AUTHOR=Podlejski Witold , Descloitres Jacques , Chevalier Cristèle , Minghelli Audrey , Lett Christophe , Berline Léo TITLE=Filtering out false Sargassum detections using context features JOURNAL=Frontiers in Marine Science VOLUME=9 YEAR=2022 URL=https://www.frontiersin.org/journals/marine-science/articles/10.3389/fmars.2022.960939 DOI=10.3389/fmars.2022.960939 ISSN=2296-7745 ABSTRACT=

Since 2011, the distribution extent of pelagic Sargassum algae has substantially increased and now covers the whole Tropical North Atlantic Ocean, with significant inter-annual variability. The ocean colour imagery has been used as the only way to monitor regularly such a vast area. However, the detection is hampered by cloud masking, sunglint, coastal contamination and other phenomena.
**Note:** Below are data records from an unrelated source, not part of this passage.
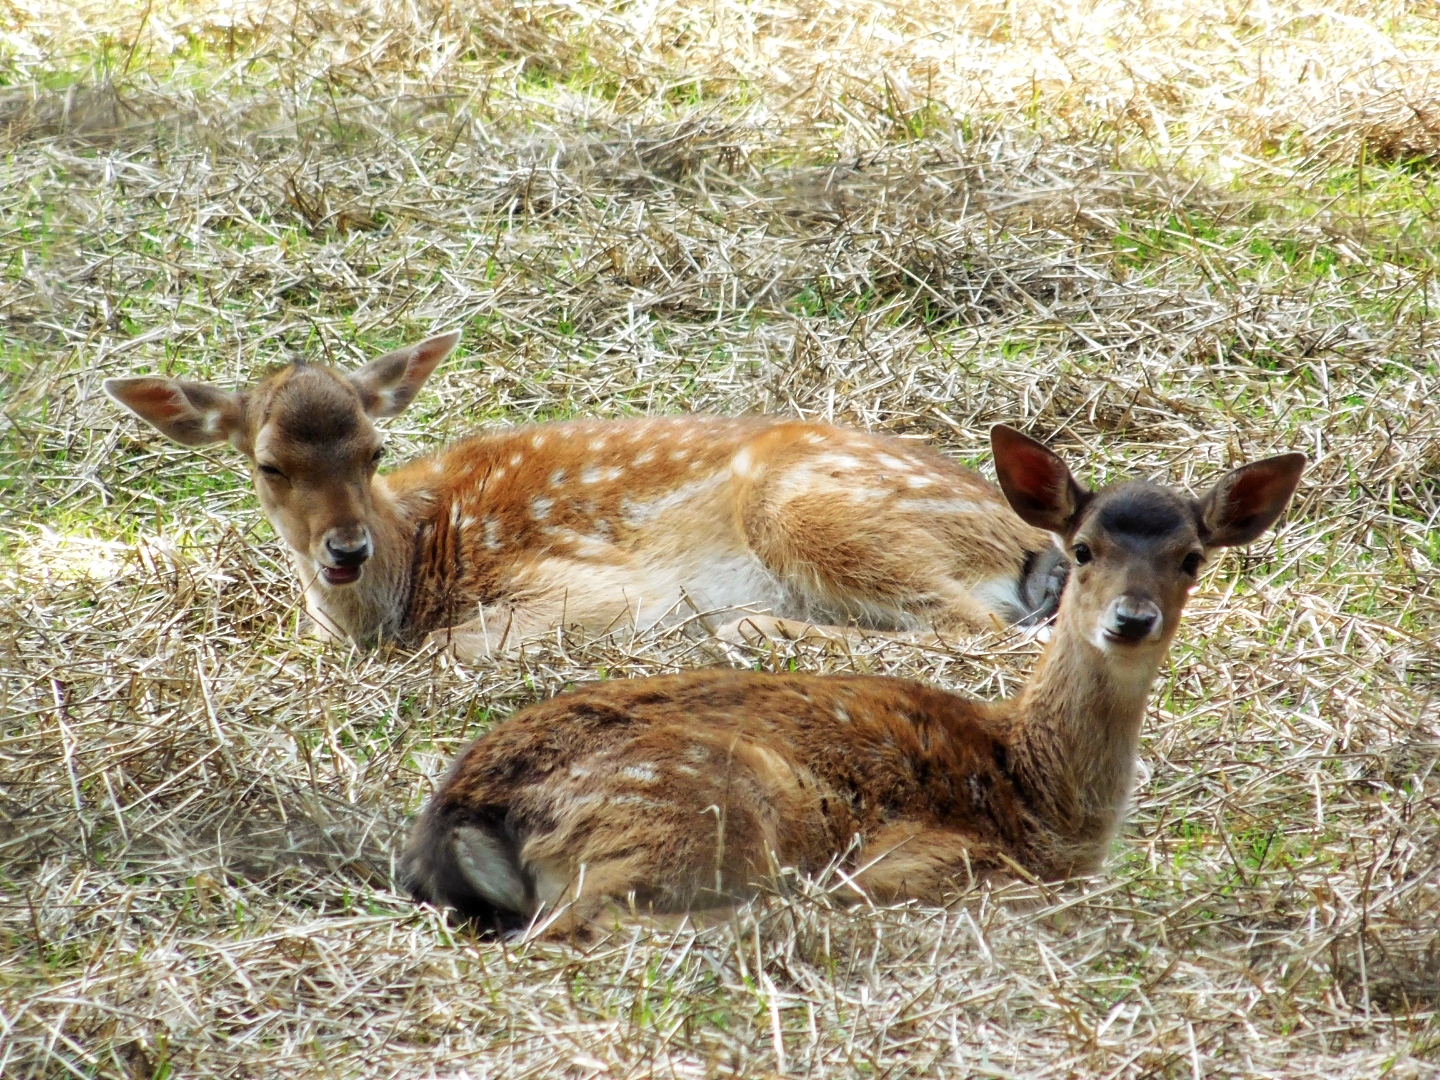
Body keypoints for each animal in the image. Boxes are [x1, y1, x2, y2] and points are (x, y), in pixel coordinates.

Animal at [104, 329, 1071, 656]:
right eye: (269, 465)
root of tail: (1037, 546)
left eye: (375, 450)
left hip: (805, 508)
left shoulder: (599, 585)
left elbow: (453, 647)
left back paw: (750, 630)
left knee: (982, 633)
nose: (345, 550)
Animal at [403, 426, 1307, 933]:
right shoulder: (929, 856)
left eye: (1192, 559)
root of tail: (461, 817)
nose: (1131, 619)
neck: (1044, 795)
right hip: (698, 807)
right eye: (1086, 548)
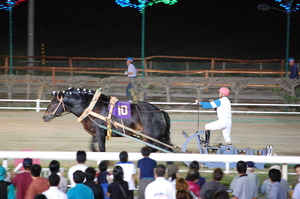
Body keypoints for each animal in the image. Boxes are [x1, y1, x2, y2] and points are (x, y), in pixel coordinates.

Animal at [42, 88, 173, 152]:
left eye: (54, 102)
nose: (44, 116)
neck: (92, 107)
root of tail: (159, 111)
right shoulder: (96, 133)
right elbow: (92, 147)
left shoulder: (100, 132)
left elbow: (101, 148)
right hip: (147, 136)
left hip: (154, 136)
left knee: (165, 148)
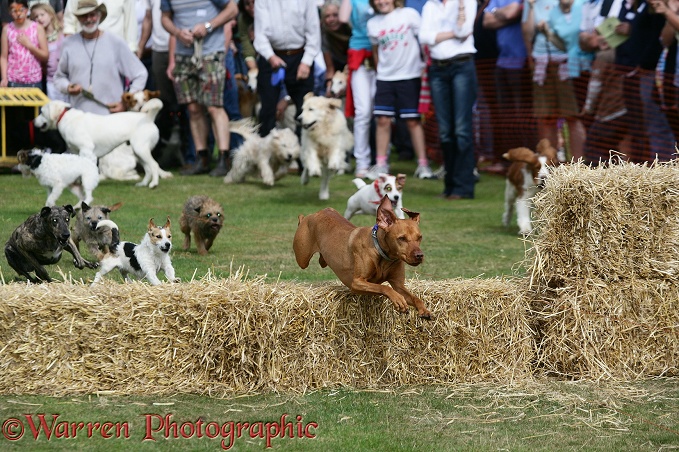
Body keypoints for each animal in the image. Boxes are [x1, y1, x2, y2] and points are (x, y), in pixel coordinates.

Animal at [32, 99, 171, 189]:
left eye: (42, 112)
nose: (33, 122)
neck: (66, 118)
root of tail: (148, 118)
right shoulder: (76, 152)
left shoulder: (87, 152)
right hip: (138, 153)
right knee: (148, 169)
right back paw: (143, 184)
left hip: (140, 149)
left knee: (154, 165)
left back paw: (153, 184)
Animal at [290, 196, 430, 320]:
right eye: (401, 238)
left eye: (420, 237)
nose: (419, 255)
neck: (382, 254)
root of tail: (318, 212)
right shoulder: (356, 282)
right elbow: (384, 287)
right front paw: (398, 300)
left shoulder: (398, 285)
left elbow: (414, 297)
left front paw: (424, 309)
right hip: (302, 257)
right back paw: (301, 218)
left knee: (322, 260)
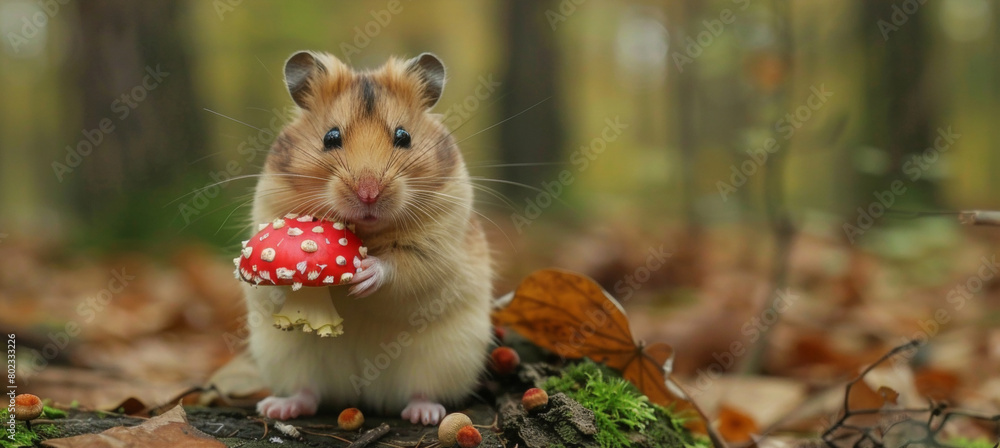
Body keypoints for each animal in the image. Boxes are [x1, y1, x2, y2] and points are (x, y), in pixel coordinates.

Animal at [243, 51, 493, 425]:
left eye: (403, 136)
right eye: (330, 137)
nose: (369, 194)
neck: (367, 232)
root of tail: (364, 391)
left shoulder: (440, 238)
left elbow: (405, 266)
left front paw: (365, 273)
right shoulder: (268, 206)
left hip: (446, 356)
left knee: (422, 391)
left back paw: (425, 414)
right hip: (285, 356)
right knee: (308, 392)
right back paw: (277, 407)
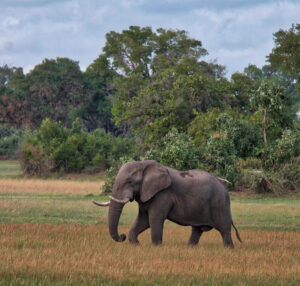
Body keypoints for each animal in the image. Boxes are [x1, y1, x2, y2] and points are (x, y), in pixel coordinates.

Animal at [92, 160, 243, 247]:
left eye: (129, 182)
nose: (121, 236)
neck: (143, 164)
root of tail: (224, 187)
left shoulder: (163, 194)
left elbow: (154, 219)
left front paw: (157, 247)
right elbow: (143, 220)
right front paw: (136, 245)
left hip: (220, 203)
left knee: (225, 230)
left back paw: (229, 249)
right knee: (197, 230)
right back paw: (189, 248)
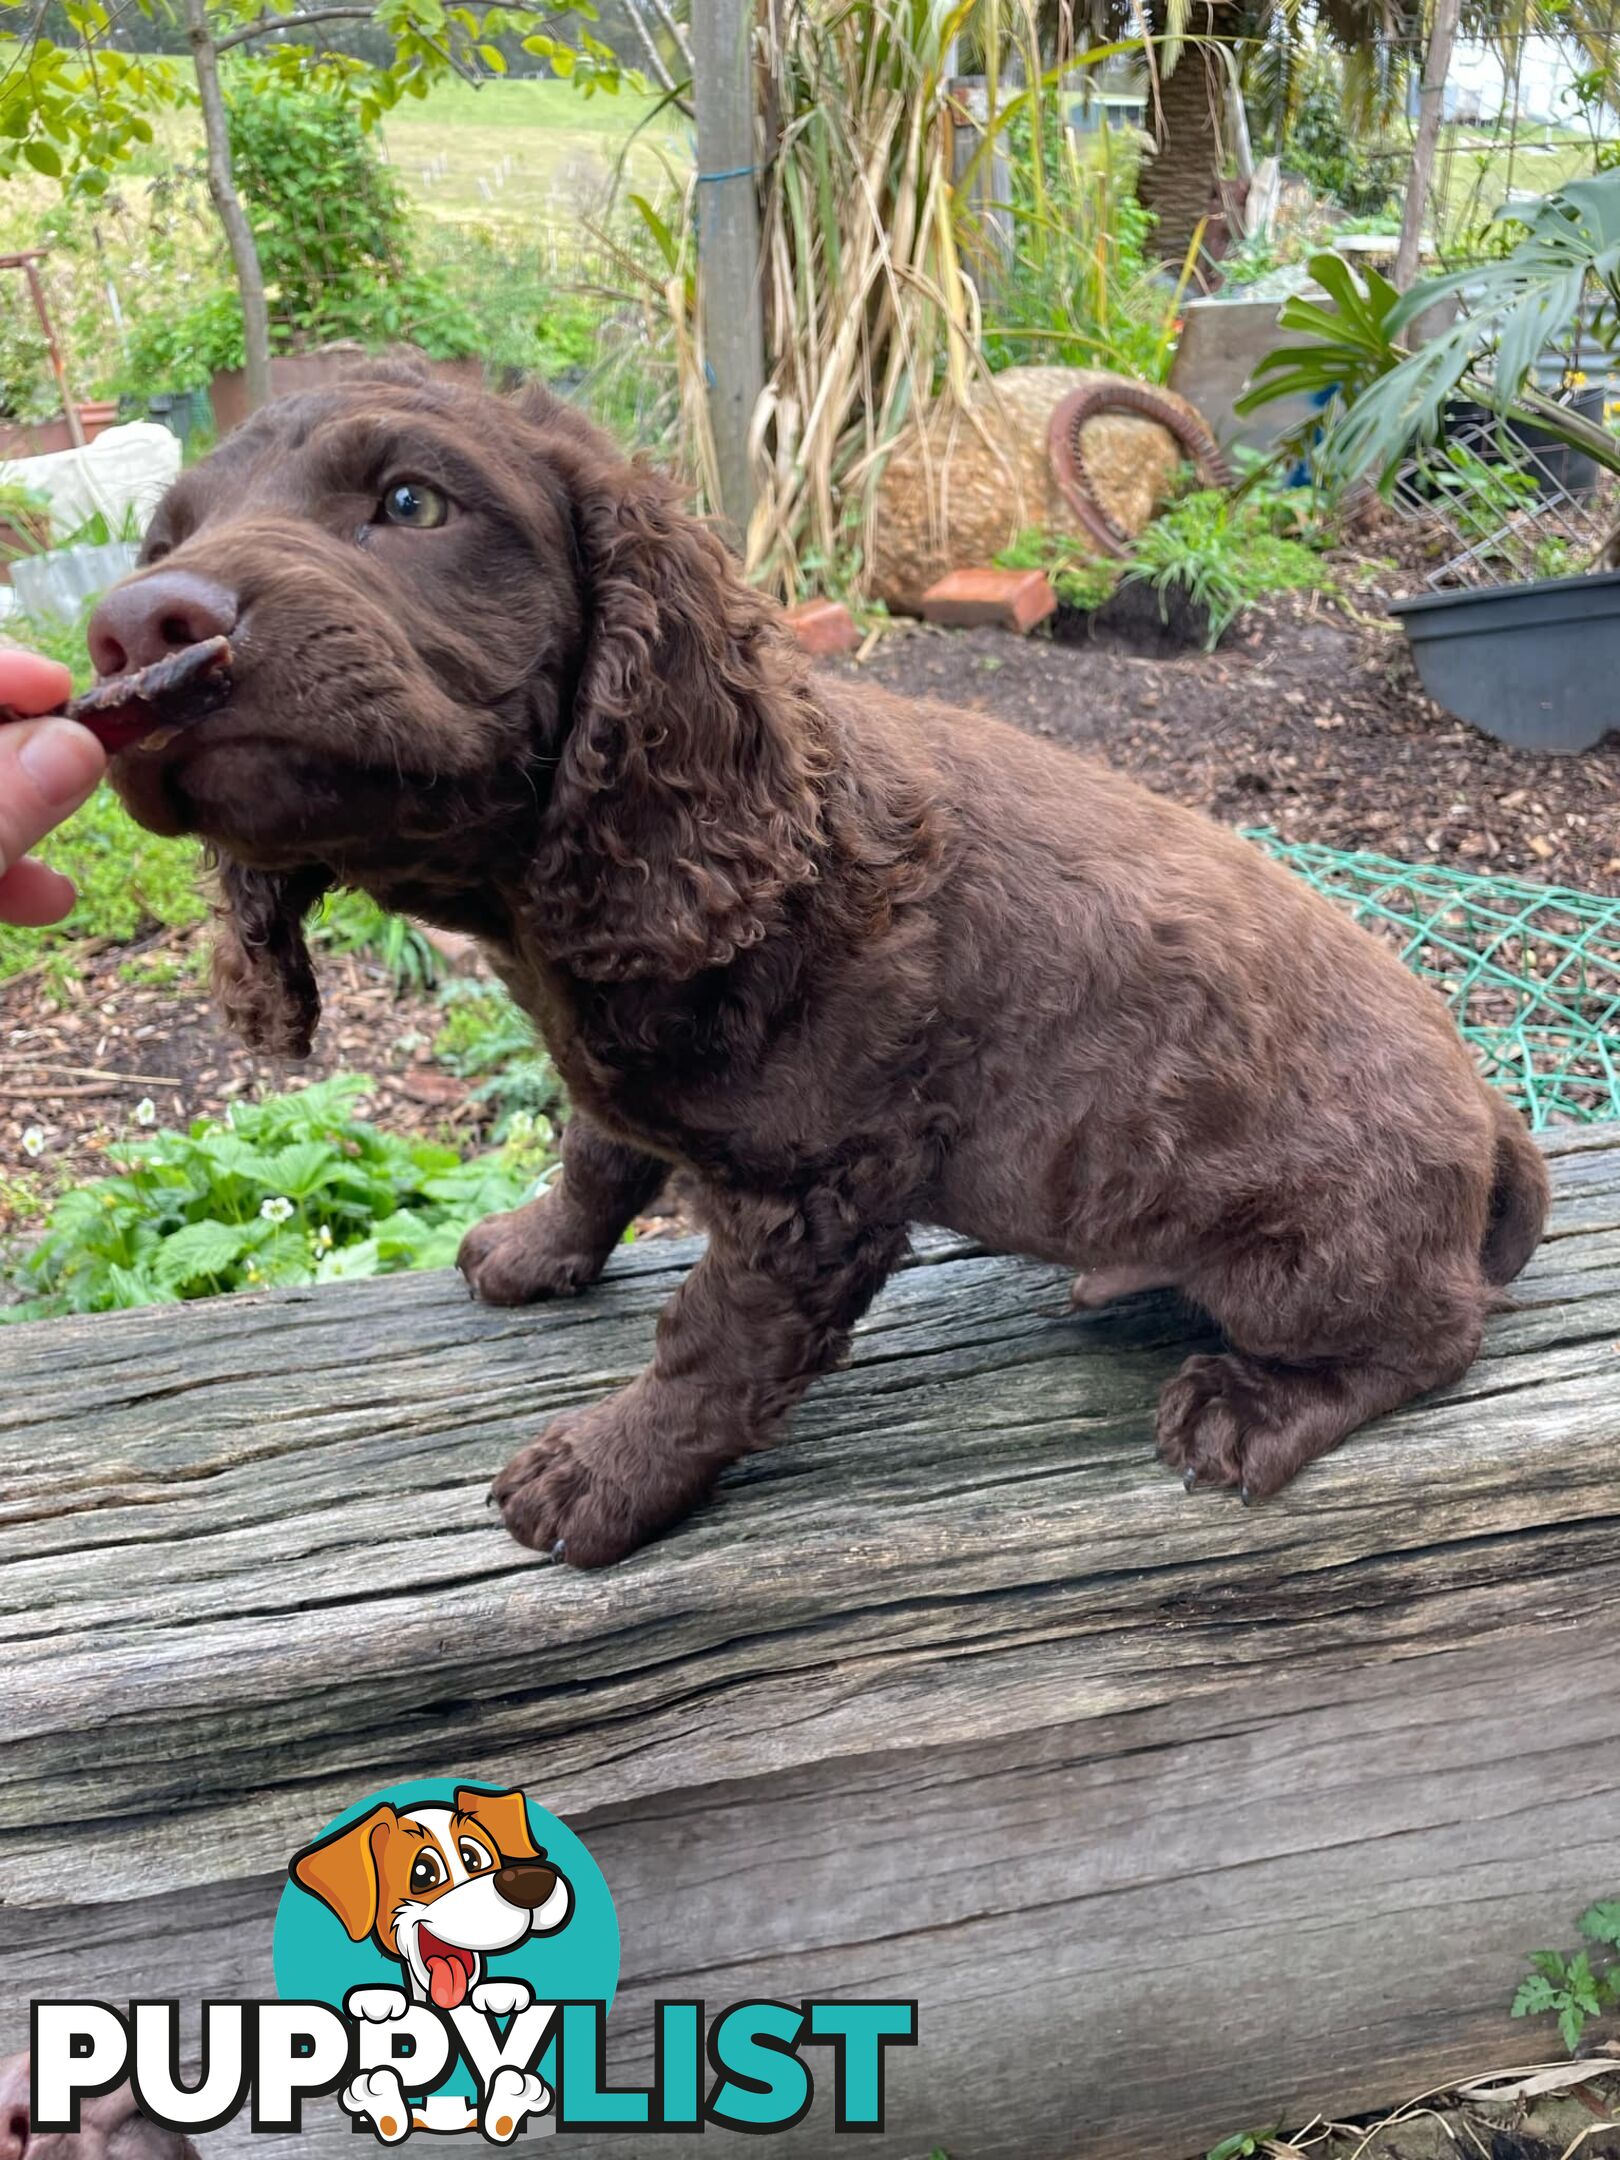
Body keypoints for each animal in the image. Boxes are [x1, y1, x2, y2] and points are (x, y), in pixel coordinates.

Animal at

All together, they lead to false detections that can hardly be discriminated by classic radiometric analysis, but may be overcome by considering the shape and the context of the detections. Here, we built a machine learning model base exclusively on spatial features to filter out false detections after the detection process. Moderate-Resolution Imaging Spectroradiometer (MODIS, 1 km) data from Aqua and Terra satellites were used to generate daily map of Alternative Floating Algae Index (AFAI). Based on this radiometric index, Sargassum presence in the Tropical Atlantic North Ocean was inferred. For every Sargassum aggregations, five contextual indices were extracted (number of neighbours, surface of neighbours, temporal persistence, distance to the coast and aggregation texture) then used by a random forest binary classifier. Contextual features at large-scale were most important in the classifier. Trained with a multi-annual (2016-2020) learning set, the model performs the filtering of daily false detections with an accuracy of ~ 90%. This leads to a reduction of detected Sargassum pixels of ~ 50% over the domain. The method provides reliable data while preserving high spatial and temporal resolutions (1 km, daily). The resulting distribution is consistent with the literature for seasonal and inter-annual fluctuations, with maximum coverage in 2018 and minimum in 2016. This dataset will be useful for understanding the drivers of Sargassum dynamics at fine and large scale and validate future models. The methodology used here demonstrates the usefulness of contextual features for complementing classical remote sensing approaches. Our model could easily be adapted to other datasets containing erroneous detections.